──────── DOCUMENT EXTRACT ────────

In [6]:
#!pip install spacy
#!python -m spacy download en_core_web_sm

## Linguistic annotations

In [1]:
import spacy

spacy.prefer_gpu()

# LOADING PIPELINES
nlp = spacy.load("en_core_web_sm")


# Linguistic annotations
doc = nlp("Apple is looking at buying U.K. startup for $1 billion")
for token in doc:
    print(token.text, token.pos_, token.dep_)


Apple PROPN nsubj
is AUX aux
looking VERB ROOT
at ADP prep
buying VERB pcomp
U.K. PROPN dobj
startup NOUN dep
for ADP prep
$ SYM quantmod
1 NUM compound
billion NUM pobj


## Tokenization
During processing, spaCy first tokenizes the text, i.e. segments it into words, punctuation and so on. This is done by applying rules specific to each language. For example, punctuation at the end of a sentence should be split off – whereas “U.K.” should remain one token. Each Doc consists of individual tokens, and we can iterate over them:

In [2]:
import spacy

nlp = spacy.load("en_core_web_sm")

──────── GIVEN ENTRIES ────────

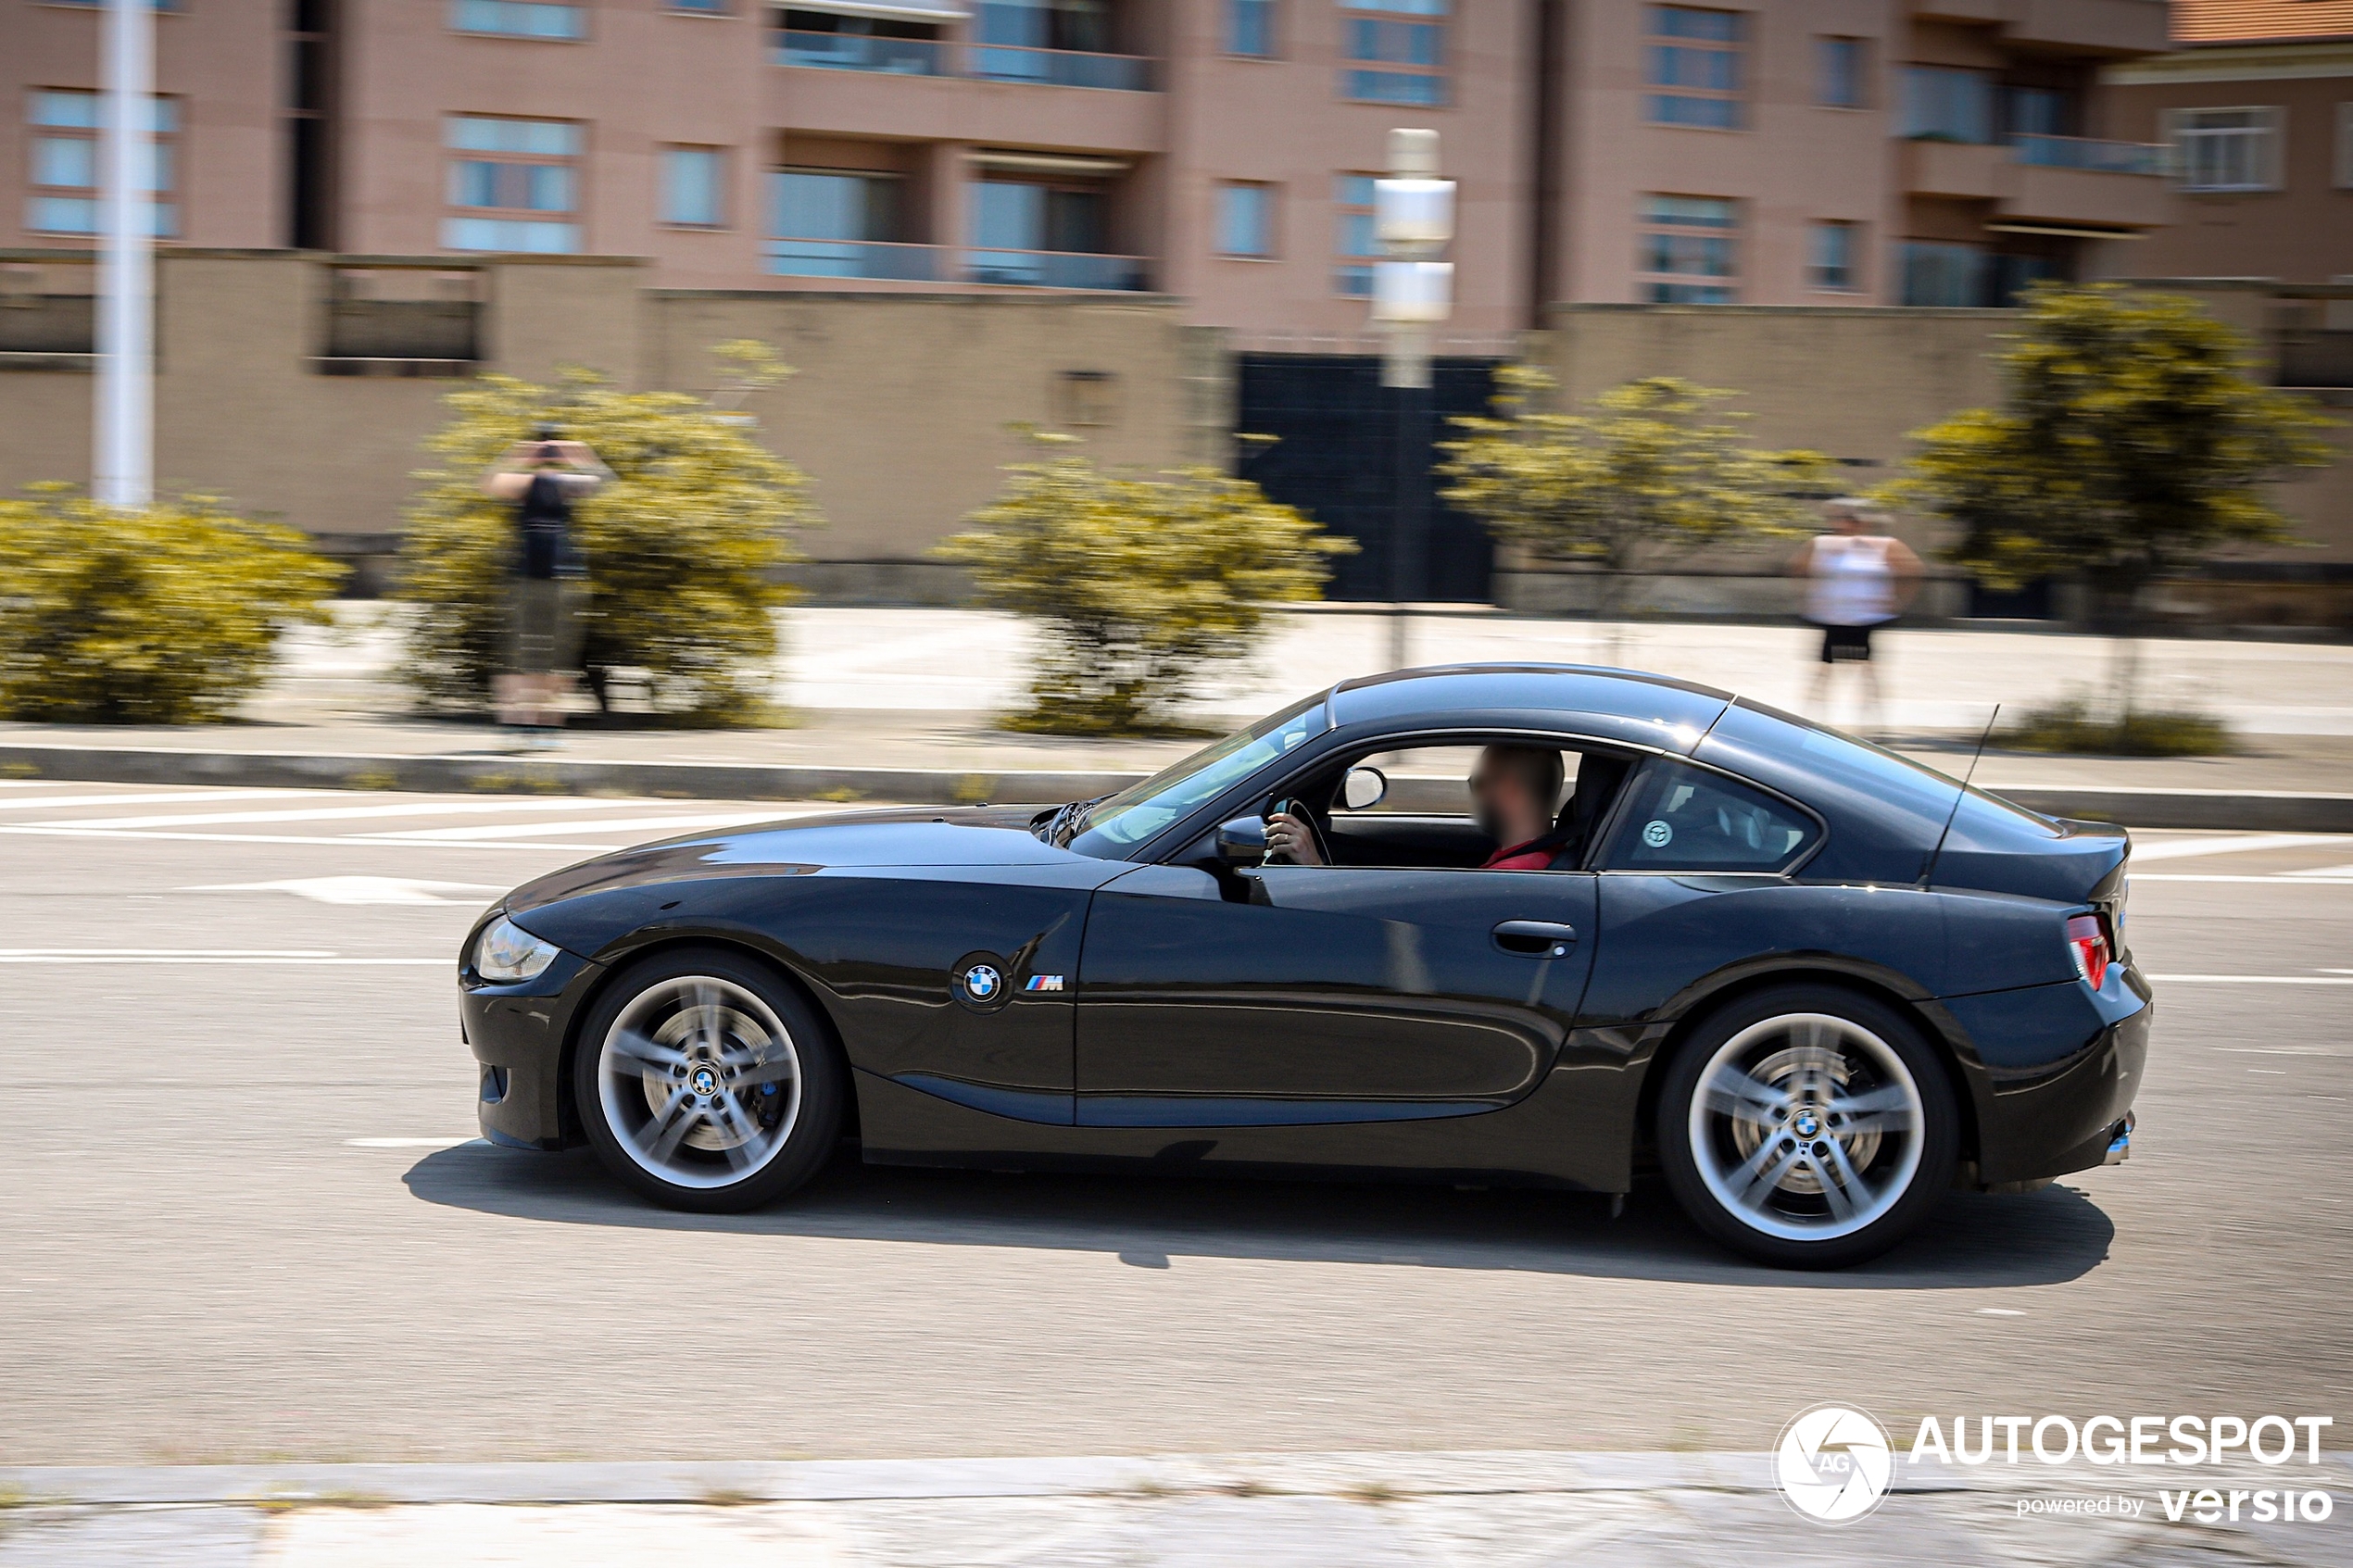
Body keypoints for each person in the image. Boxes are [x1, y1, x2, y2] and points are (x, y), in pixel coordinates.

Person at [481, 433, 610, 743]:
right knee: (517, 654)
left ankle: (546, 725)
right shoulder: (523, 484)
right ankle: (514, 723)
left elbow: (603, 484)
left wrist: (581, 455)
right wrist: (520, 454)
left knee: (557, 656)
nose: (549, 452)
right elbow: (489, 483)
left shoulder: (565, 485)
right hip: (524, 577)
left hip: (564, 577)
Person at [1267, 744, 1566, 870]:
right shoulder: (1537, 856)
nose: (1475, 794)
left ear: (1510, 789)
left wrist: (1314, 867)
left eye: (1478, 783)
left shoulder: (1514, 875)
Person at [1789, 497, 1922, 737]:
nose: (1846, 524)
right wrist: (1809, 597)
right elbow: (1798, 568)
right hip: (1831, 617)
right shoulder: (1821, 544)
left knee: (1868, 673)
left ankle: (1874, 729)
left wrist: (1897, 600)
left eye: (1852, 520)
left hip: (1867, 618)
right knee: (1823, 672)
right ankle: (1812, 725)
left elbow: (1912, 569)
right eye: (1842, 519)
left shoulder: (1884, 545)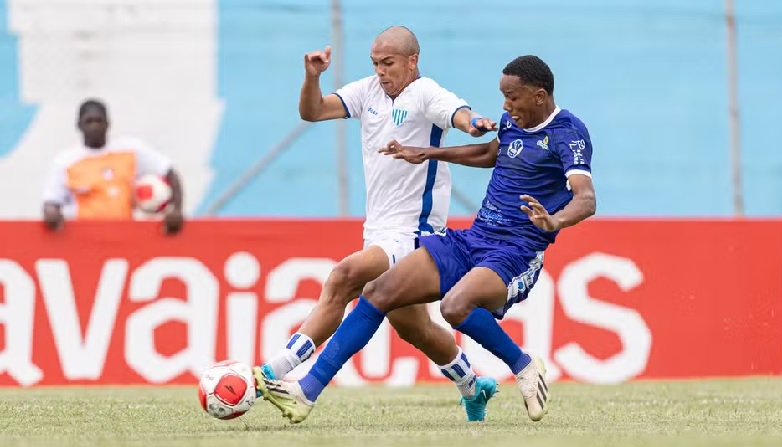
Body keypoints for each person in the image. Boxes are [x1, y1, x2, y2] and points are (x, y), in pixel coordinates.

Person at [258, 55, 597, 424]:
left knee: (454, 307)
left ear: (539, 95)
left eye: (512, 97)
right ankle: (306, 392)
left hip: (515, 251)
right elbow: (488, 153)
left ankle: (525, 366)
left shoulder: (568, 132)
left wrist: (554, 220)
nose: (505, 105)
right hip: (475, 238)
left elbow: (586, 198)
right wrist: (427, 153)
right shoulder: (514, 123)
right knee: (378, 293)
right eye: (503, 96)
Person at [252, 26, 500, 422]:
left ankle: (272, 372)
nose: (381, 71)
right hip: (379, 230)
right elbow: (312, 112)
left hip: (417, 232)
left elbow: (457, 114)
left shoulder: (425, 93)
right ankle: (473, 384)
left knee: (344, 275)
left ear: (412, 60)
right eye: (375, 63)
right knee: (413, 327)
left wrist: (474, 123)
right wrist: (313, 77)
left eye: (388, 63)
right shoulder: (367, 91)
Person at [42, 99, 184, 234]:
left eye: (99, 121)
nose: (94, 126)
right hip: (84, 238)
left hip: (128, 235)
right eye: (89, 121)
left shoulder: (131, 149)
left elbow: (170, 172)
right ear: (79, 125)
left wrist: (176, 210)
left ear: (108, 123)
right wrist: (52, 214)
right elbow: (51, 201)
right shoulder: (66, 161)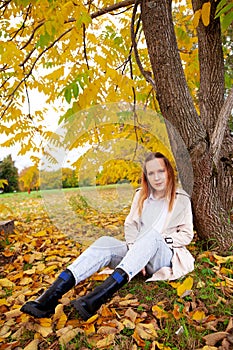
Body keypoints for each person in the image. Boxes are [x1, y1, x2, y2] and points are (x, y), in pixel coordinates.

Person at [20, 152, 195, 321]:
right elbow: (130, 225)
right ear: (146, 176)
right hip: (136, 253)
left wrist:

────────

> **WHAT YOU SHOULD DO**: Extract the spaCy notebook excerpt shown above in full, reproducing every line verbatim.

> **RESULT FOR THIS EXERCISE**:
In [6]:
#!pip install spacy
#!python -m spacy download en_core_web_sm

## Linguistic annotations

In [1]:
import spacy

spacy.prefer_gpu()

# LOADING PIPELINES
nlp = spacy.load("en_core_web_sm")


# Linguistic annotations
doc = nlp("Apple is looking at buying U.K. startup for $1 billion")
for token in doc:
    print(token.text, token.pos_, token.dep_)


Apple PROPN nsubj
is AUX aux
looking VERB ROOT
at ADP prep
buying VERB pcomp
U.K. PROPN dobj
startup NOUN dep
for ADP prep
$ SYM quantmod
1 NUM compound
billion NUM pobj


## Tokenization
During processing, spaCy first tokenizes the text, i.e. segments it into words, punctuation and so on. This is done by applying rules specific to each language. For example, punctuation at the end of a sentence should be split off – whereas “U.K.” should remain one token. Each Doc consists of individual tokens, and we can iterate over them:

In [2]:
import spacy

nlp = spacy.load("en_core_web_sm")